Starting at the first line and ending at the last, output the data exactly.

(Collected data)
^^^^^^^^^^^^^^^^

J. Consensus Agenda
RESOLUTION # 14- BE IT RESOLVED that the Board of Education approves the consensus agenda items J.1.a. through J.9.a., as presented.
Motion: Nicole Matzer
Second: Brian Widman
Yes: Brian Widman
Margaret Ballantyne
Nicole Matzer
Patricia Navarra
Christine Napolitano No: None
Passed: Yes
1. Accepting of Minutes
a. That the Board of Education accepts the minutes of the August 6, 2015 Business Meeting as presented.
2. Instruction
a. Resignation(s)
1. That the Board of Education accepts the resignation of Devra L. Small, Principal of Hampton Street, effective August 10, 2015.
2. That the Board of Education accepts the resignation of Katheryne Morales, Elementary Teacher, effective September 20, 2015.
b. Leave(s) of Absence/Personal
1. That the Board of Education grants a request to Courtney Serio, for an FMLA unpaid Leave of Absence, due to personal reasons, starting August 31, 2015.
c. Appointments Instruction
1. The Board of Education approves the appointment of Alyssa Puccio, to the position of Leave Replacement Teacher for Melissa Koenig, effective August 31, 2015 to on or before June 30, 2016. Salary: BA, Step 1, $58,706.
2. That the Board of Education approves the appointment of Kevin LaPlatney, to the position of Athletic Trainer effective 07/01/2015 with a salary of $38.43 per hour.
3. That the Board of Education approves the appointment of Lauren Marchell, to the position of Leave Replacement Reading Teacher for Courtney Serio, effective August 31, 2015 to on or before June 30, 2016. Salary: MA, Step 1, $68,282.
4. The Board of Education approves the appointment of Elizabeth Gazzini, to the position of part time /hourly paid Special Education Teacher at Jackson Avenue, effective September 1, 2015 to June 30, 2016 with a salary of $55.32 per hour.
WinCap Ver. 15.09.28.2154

^^^^^^^^^^^^^^^^

**YOUR SOLUTION:**
J. Consensus Agenda
RESOLUTION # 14- BE IT RESOLVED that the Board of Education approves the consensus agenda items J.1.a. through J.9.a., as presented.
Motion: Nicole Matzer
Second: Brian Widman
Yes: Brian Widman
Margaret Ballantyne
Nicole Matzer
Patricia Navarra
Christine Napolitano No: None
Passed: Yes
1. Accepting of Minutes
a. That the Board of Education accepts the minutes of the August 6, 2015 Business Meeting as presented.
2. Instruction
a. Resignation(s)
1. That the Board of Education accepts the resignation of Devra L. Small, Principal of Hampton Street, effective August 10, 2015.
2. That the Board of Education accepts the resignation of Katheryne Morales, Elementary Teacher, effective September 20, 2015.
b. Leave(s) of Absence/Personal
1. That the Board of Education grants a request to Courtney Serio, for an FMLA unpaid Leave of Absence, due to personal reasons, starting August 31, 2015.
c. Appointments Instruction
1. The Board of Education approves the appointment of Alyssa Puccio, to the position of Leave Replacement Teacher for Melissa Koenig, effective August 31, 2015 to on or before June 30, 2016. Salary: BA, Step 1, $58,706.
2. That the Board of Education approves the appointment of Kevin LaPlatney, to the position of Athletic Trainer effective 07/01/2015 with a salary of $38.43 per hour.
3. That the Board of Education approves the appointment of Lauren Marchell, to the position of Leave Replacement Reading Teacher for Courtney Serio, effective August 31, 2015 to on or before June 30, 2016. Salary: MA, Step 1, $68,282.
4. The Board of Education approves the appointment of Elizabeth Gazzini, to the position of part time /hourly paid Special Education Teacher at Jackson Avenue, effective September 1, 2015 to June 30, 2016 with a salary of $55.32 per hour.
WinCap Ver. 15.09.28.2154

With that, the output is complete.